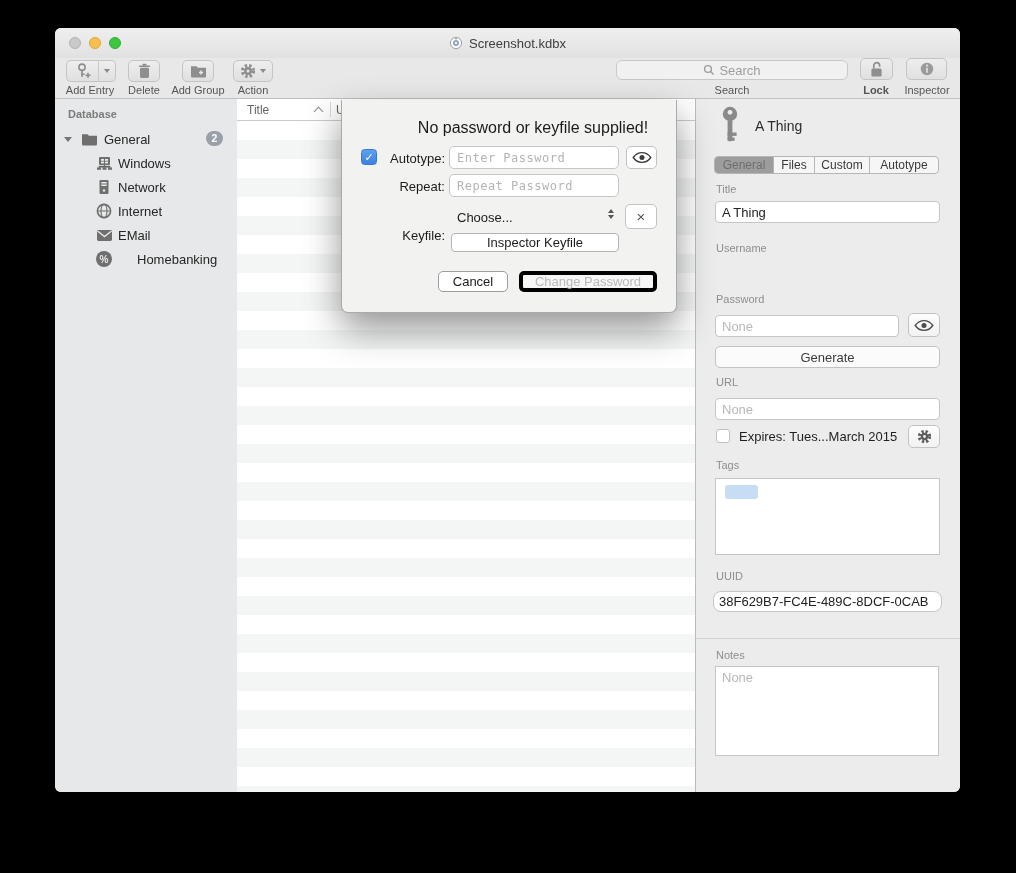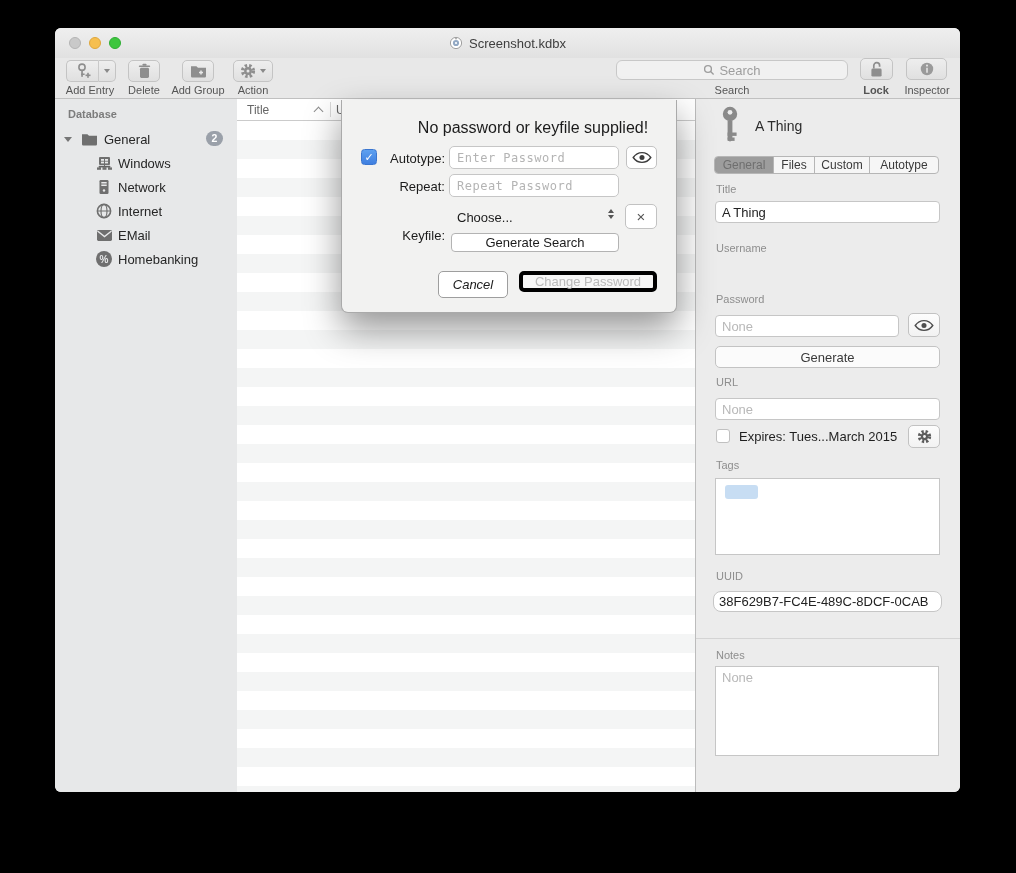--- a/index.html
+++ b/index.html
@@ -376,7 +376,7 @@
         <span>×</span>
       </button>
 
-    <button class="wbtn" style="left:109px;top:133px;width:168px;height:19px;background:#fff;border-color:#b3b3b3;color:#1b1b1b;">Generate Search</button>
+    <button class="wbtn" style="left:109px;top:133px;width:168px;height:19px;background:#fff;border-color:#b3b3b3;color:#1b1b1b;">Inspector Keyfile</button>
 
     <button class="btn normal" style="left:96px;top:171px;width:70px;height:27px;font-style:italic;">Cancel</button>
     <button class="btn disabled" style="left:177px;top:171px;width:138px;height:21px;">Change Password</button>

⁂

THE PROBLEM: If pictures appear in the data, omit them and copy all other parts exactly.

REPLY TO THE TASK:
--- a/index.html
+++ b/index.html
@@ -376,7 +376,7 @@
         <span>×</span>
       </button>
 
-    <button class="wbtn" style="left:109px;top:133px;width:168px;height:19px;background:#fff;border-color:#b3b3b3;color:#1b1b1b;">Generate Search</button>
+    <button class="wbtn" style="left:109px;top:133px;width:168px;height:19px;background:#fff;border-color:#b3b3b3;color:#1b1b1b;">Inspector Keyfile</button>
 
     <button class="btn normal" style="left:96px;top:171px;width:70px;height:27px;font-style:italic;">Cancel</button>
     <button class="btn disabled" style="left:177px;top:171px;width:138px;height:21px;">Change Password</button>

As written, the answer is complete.